That would require a massive, fundamental change to how D&D is conceived and played to work though.
your way yes... my way not really. I mean I would also want "Choose heritage, background, class, archetype" to be the normal 1st level chocies with heritage and background being a mix of what race and background are now, class being like above and archetype being your 1st type of broad subclass... then at 3rd everyone would get a subclass (so kinda like warlock) and have minor choices every level in between.

I also would choose a point (in 4e 11 worker best) that you get another choice add on like prestige class (most likely name I would choose) or paragon path... and get a flat +1 to all stats that also increases your max to 21.

I would also want BOTH 4e and 2e multi classing (not 3e or 5e) but I am sure that is a pipe dream and 2e multi classing is never coming back... but feat multi classing I think was great... even magic adept haveing a bigger brother that let you add a spell to your list for you alone could be cool (see not anti caster, I want them to have fun too)

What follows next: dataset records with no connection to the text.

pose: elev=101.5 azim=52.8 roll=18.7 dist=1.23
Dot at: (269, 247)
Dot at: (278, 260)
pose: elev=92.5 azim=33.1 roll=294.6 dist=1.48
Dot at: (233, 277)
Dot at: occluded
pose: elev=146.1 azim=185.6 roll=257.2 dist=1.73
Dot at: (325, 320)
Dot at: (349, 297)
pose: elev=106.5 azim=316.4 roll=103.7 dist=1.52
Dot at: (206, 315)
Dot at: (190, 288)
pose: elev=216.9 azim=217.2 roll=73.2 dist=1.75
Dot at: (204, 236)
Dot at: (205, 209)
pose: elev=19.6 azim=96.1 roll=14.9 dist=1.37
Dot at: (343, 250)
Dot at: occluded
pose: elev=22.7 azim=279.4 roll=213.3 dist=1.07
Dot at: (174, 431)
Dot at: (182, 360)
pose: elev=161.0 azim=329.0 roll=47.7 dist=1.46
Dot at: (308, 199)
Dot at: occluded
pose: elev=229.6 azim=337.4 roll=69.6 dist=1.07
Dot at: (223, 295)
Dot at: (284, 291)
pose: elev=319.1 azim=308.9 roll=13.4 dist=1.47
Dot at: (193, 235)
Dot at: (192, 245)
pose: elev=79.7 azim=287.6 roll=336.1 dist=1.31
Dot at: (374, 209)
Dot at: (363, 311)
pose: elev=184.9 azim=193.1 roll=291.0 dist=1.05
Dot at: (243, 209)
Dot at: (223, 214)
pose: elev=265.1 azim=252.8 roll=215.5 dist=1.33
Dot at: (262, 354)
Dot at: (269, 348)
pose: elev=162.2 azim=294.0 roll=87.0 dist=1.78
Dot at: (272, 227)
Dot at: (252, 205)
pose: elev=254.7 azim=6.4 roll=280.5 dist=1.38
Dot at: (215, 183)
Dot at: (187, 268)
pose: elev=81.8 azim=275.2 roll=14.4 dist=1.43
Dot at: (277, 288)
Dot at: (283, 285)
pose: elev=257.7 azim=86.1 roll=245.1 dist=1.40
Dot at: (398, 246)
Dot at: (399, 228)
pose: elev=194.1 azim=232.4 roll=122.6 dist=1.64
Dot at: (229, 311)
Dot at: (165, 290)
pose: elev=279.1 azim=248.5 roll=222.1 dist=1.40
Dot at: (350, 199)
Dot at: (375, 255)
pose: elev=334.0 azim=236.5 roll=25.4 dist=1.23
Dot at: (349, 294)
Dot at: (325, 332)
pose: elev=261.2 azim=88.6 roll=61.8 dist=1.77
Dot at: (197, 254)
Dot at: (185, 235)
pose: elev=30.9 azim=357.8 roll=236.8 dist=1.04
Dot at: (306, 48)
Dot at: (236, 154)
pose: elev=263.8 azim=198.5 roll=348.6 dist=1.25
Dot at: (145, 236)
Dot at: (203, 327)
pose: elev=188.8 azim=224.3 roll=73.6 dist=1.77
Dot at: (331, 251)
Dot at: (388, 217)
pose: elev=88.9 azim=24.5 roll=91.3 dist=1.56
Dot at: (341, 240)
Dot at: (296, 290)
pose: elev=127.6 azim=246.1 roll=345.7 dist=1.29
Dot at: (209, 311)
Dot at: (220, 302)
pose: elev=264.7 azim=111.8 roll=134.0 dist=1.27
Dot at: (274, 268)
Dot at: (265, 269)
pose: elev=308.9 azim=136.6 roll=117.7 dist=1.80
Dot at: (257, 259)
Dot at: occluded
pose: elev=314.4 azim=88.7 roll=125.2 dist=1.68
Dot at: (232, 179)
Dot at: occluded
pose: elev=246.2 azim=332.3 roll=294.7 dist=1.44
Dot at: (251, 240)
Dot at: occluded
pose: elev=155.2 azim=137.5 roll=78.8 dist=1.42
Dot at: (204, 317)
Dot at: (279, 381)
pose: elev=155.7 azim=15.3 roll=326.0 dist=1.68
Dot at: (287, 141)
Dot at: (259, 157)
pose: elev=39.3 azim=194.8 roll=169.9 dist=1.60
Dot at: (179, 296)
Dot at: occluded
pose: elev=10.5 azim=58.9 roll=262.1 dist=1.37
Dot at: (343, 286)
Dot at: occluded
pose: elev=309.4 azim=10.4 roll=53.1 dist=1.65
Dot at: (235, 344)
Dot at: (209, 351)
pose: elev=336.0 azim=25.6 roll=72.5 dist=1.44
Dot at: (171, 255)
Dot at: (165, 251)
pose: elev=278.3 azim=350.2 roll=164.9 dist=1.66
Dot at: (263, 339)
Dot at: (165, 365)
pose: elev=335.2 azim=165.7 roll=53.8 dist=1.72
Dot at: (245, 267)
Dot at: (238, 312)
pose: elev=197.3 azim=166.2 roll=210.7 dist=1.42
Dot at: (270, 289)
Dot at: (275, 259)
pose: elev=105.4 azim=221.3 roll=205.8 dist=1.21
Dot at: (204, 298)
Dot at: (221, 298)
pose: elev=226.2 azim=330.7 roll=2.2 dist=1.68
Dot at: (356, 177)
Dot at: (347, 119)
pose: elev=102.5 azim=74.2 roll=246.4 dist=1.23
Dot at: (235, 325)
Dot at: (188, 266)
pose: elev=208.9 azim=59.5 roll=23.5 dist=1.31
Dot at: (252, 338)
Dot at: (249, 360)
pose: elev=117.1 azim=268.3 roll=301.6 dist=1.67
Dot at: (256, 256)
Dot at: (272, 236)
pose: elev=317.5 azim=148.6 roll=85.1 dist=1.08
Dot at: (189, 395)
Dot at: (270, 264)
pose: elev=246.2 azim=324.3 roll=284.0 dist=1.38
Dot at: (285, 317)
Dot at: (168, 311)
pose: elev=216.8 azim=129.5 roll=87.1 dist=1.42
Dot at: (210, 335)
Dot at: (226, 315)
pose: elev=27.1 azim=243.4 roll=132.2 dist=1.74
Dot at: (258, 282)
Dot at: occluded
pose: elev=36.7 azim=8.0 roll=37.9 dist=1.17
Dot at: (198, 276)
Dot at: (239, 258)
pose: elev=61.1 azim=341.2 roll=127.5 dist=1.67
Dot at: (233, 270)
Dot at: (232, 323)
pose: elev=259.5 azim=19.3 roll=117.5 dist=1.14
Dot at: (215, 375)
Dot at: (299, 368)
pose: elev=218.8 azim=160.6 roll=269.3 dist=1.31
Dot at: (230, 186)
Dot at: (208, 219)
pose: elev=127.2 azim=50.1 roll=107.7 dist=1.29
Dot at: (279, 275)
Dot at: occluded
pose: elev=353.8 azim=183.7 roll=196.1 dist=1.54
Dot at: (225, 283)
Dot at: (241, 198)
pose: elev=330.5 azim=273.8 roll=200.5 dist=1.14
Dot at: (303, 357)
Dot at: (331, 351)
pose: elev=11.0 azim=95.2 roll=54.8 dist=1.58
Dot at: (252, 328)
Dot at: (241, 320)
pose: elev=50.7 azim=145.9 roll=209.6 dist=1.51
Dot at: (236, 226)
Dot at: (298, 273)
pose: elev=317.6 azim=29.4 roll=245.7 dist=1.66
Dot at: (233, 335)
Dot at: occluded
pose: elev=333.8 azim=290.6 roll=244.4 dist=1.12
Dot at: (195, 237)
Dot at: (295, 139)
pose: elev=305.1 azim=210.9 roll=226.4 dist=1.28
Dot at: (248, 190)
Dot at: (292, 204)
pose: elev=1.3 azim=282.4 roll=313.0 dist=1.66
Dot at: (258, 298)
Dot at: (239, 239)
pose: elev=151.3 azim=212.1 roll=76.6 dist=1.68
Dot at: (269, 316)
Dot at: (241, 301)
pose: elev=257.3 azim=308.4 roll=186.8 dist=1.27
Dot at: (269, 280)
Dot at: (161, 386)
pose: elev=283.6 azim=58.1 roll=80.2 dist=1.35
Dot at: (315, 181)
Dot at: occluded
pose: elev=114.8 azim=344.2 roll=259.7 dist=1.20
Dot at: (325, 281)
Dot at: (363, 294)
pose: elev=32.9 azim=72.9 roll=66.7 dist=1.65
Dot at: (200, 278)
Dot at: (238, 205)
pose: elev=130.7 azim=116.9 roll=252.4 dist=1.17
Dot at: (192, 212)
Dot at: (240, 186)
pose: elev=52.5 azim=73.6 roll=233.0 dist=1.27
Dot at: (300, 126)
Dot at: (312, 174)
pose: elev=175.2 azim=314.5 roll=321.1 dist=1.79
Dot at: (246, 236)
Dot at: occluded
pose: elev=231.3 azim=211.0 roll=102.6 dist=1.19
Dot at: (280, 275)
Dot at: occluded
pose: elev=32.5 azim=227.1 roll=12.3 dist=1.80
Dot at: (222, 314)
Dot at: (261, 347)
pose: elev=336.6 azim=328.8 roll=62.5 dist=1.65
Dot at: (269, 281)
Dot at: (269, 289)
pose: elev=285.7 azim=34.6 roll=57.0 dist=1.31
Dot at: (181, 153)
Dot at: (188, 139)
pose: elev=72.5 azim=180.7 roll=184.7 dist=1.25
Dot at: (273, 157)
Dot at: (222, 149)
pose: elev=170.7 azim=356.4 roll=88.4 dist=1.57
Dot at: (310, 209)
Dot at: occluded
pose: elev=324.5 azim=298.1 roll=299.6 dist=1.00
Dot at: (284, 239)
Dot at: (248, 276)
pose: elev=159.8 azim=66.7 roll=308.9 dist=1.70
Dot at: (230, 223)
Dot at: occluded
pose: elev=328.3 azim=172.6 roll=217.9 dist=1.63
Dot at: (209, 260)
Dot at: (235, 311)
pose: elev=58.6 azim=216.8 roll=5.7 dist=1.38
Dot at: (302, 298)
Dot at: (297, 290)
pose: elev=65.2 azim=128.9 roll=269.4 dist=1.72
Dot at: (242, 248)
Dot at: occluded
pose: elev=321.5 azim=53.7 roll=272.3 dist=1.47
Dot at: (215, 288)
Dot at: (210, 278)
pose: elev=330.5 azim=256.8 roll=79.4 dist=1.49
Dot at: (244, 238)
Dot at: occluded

I like HD but I also like front loaded HP with less as you level... so everyone starting with 3HD, having a feat (toughness) that can grant you another HD, and not adding con bonus to them... but only getting HD then on even levels and a small set amount of hp at odd levels (if it was con bonus or the 1/2/3 like over 9th level of 2e I'm not sure...I like the 2e idea) so only the luckiest warriors would have 100hp at level 20, and almost nooene before that. this would require lowering damage on monsters a bit, but ingeneral this could help.
I guess it could happen (I wouldn't have expected the change to races that have emerged in the last year if you asked me in 2015) but it would be as big a change to the system as 4e was to 3e.
I think what we need is a ground up rewrite... but I don't want to throw out the whole system... bounded accuracy for only a small+ to most things (making stats matter more) is way better then 3e number explosion, and even is better then the up to +15 half level of 4e. however even that I think could use a bump (instead of maxing at +6 if it maxed at +8) and I think like 4e all untrained (maybe just most... I would be okay if it was just saves and attacks not skills) some boost. so an 8str character doesn't still have a -1 save at level 20 (or monster) if it was half (so 3 at current and 4 my upped way) that -1 would be +2-+3 and as such still be bad but not DC19 needs a nat 20 bad.